After all aspects were thoroughly debated, the collective decision was made to provide a clean crisp envelope, address it to the PO Box number that went with her husband’s name and detention number and give it to the member of the assembled group who was due back in the States first to put in the regular mail.
The woman was exceedingly grateful, for she believed her husband would now be able to cancel his credit card and order another one for her – that is if Philadelphia Detention Center inmates are allowed to contact their bankers of course. Time will tell!
So folks,… take your problems to Playa Vista and we will work it out with a little help from our friends!

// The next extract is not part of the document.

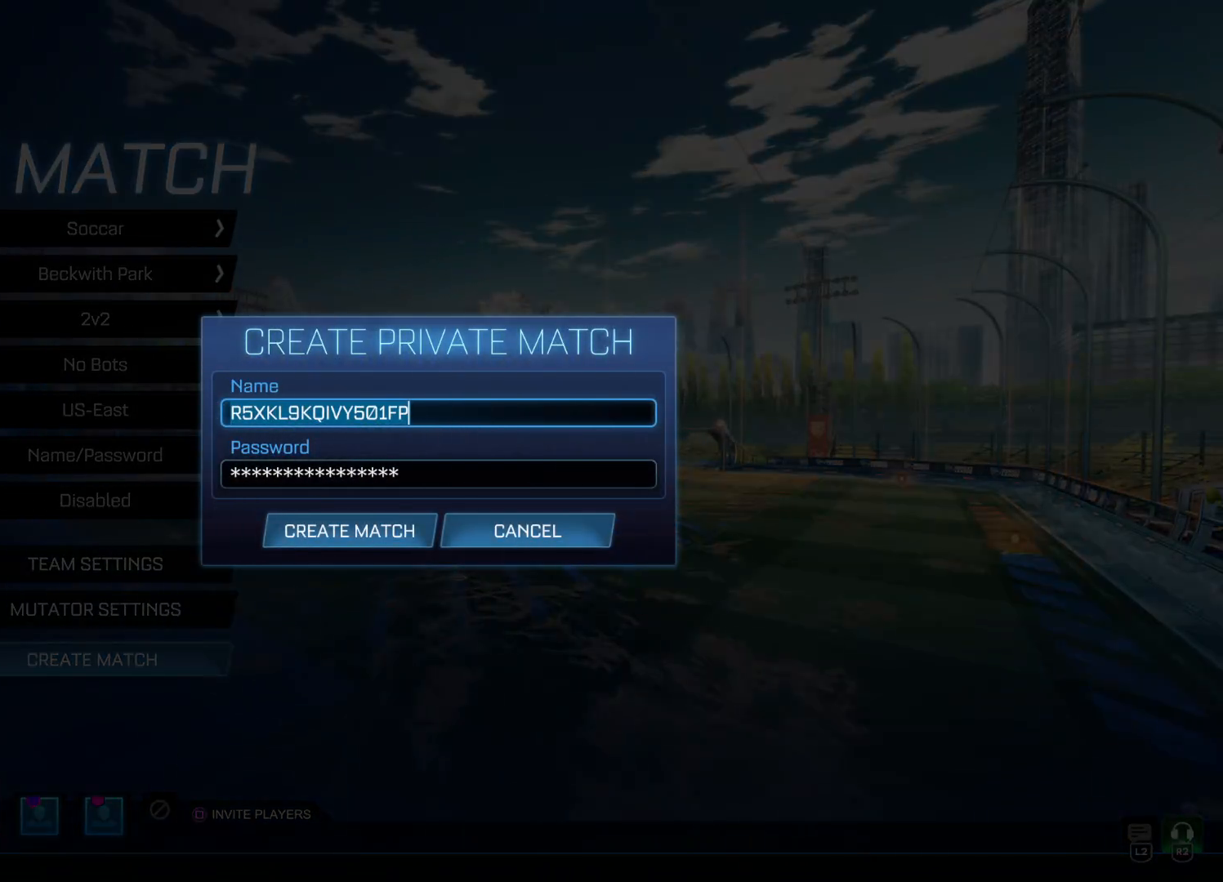
{"buttons": ["DPAD_DOWN"], "left_stick": "center", "right_stick": "center", "events": [[316, "DPAD_DOWN", "down"], [416, "DPAD_DOWN", "up"], [483, "DPAD_DOWN", "down"]]}
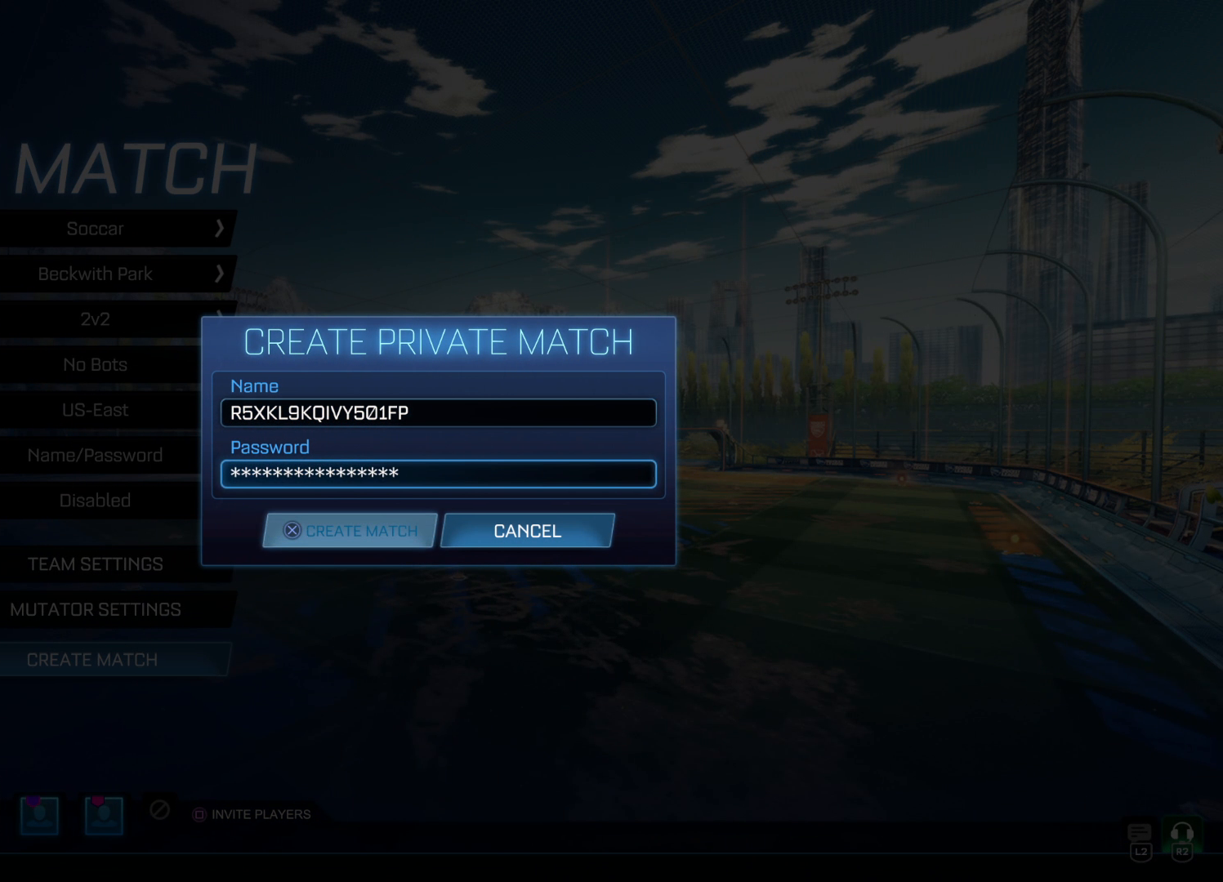
{"buttons": [], "left_stick": "center", "right_stick": "center", "events": [[66, "DPAD_DOWN", "up"]]}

Meanwhile seven years later:
As is often the way with sudden appearances we never heard any more of what happened to the letter or the woman in question. We like to think that the problem was resolved or she would have been back to ask for further assistance wouldn’t she?
Friday, October 24, 2003
Calle Abraham Nunez where we are located is a very short uncomplicated street; and when we moved in we asked the local postman what number the property was. “No. 3”, he said very forthrightly. All right, we thought, #3 it is! Nice simple number, we are more or less at the beginning of the street and above all the postman recognized it as such.

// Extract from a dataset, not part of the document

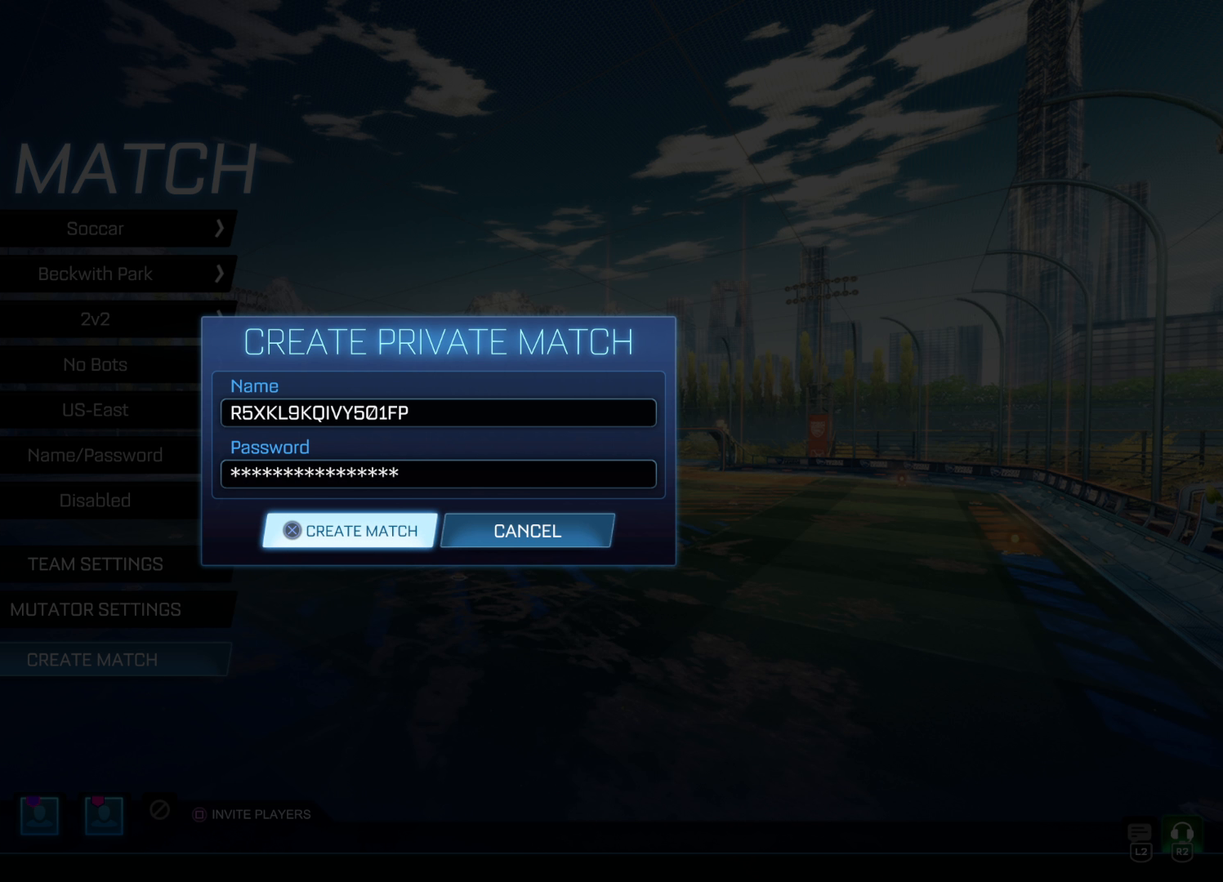
{"buttons": [], "left_stick": "center", "right_stick": "center", "events": [[183, "CROSS", "down"], [283, "CROSS", "up"]]}
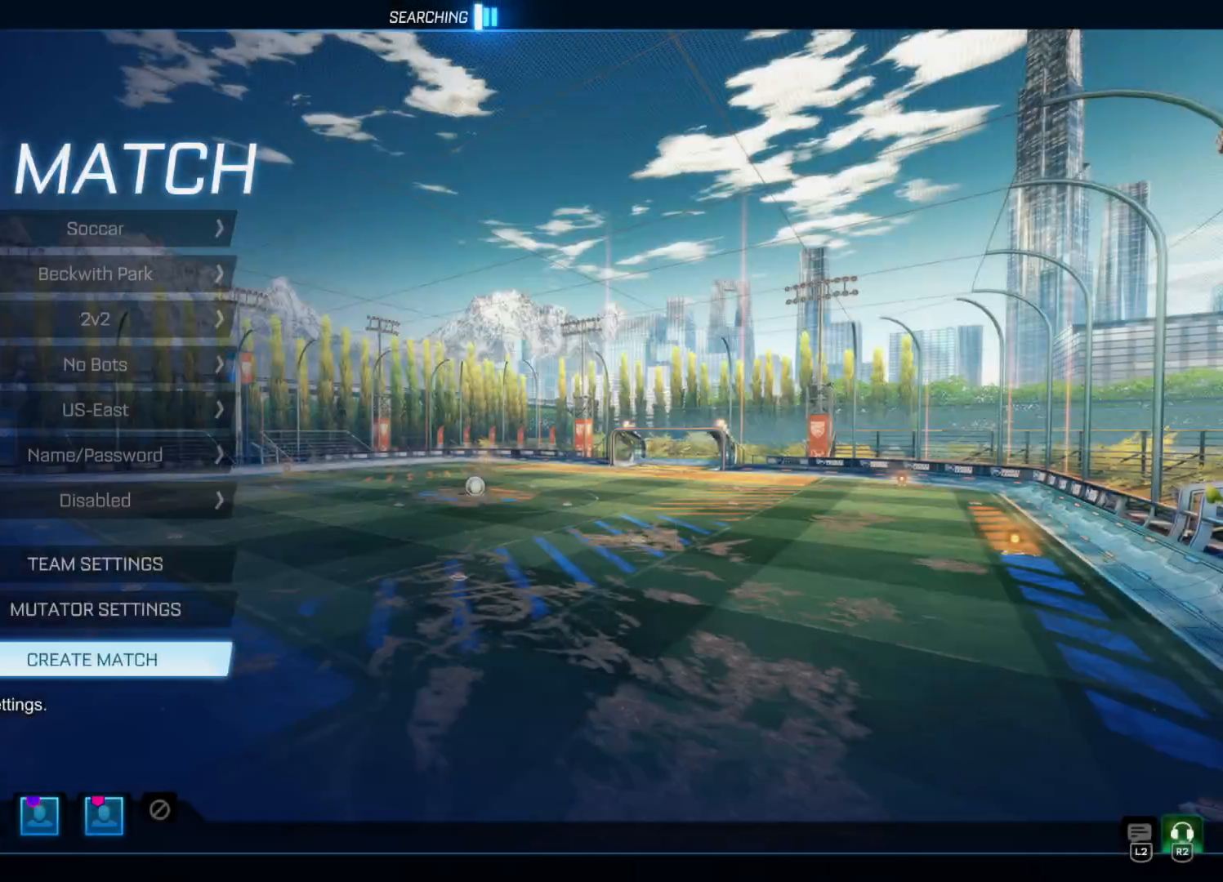
{"buttons": [], "left_stick": "center", "right_stick": "center", "events": []}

We haven’t had any difficulties with being #3 in general, but merely observed that the water company has us down as #13, the cable TV company as numberless and the electricity company as #8. However, further to this we couldn’t help noticing the other day a very large #52 being painted on the wall of a restaurant next door but one to us! We do know it is a situation not entirely rare around these parts but we mention it by way of backdrop to an even more entertaining story I heard at the bar the other day from a friend and customer. He owns a restaurant in Calle Caracol… one of the principal streets leading from the high street up to the main freeway running between Santo Domingo and San Pedro. He has always believed that his property was #15 only to discover that Hotel Hamilton almost opposite also uses #15. He was further surprised to then discover that the florist shop some doors down on his own side also uses #15. He visited the post office to try and point out what he thought was a ludicrous situation. The post master said “Well, actually that isn’t too bad because if you carry on up your road and cross the freeway there are actually fourteen #24s.”
Meanwhile seven years later:
After some considerable time had passed we discovered that #3 Calle Abraham Nunez was not unique to us either. Calle Abraham Nunez had indeed been a long coastal road in days gone past and although it appeared to begin a few yards to the east of us that in fact was merely the recommencement of a road that could be trailed well beyond and out of sight beyond the hotel Hamaca. We have yet to learn exactly how many #3s exist in that parallel universe.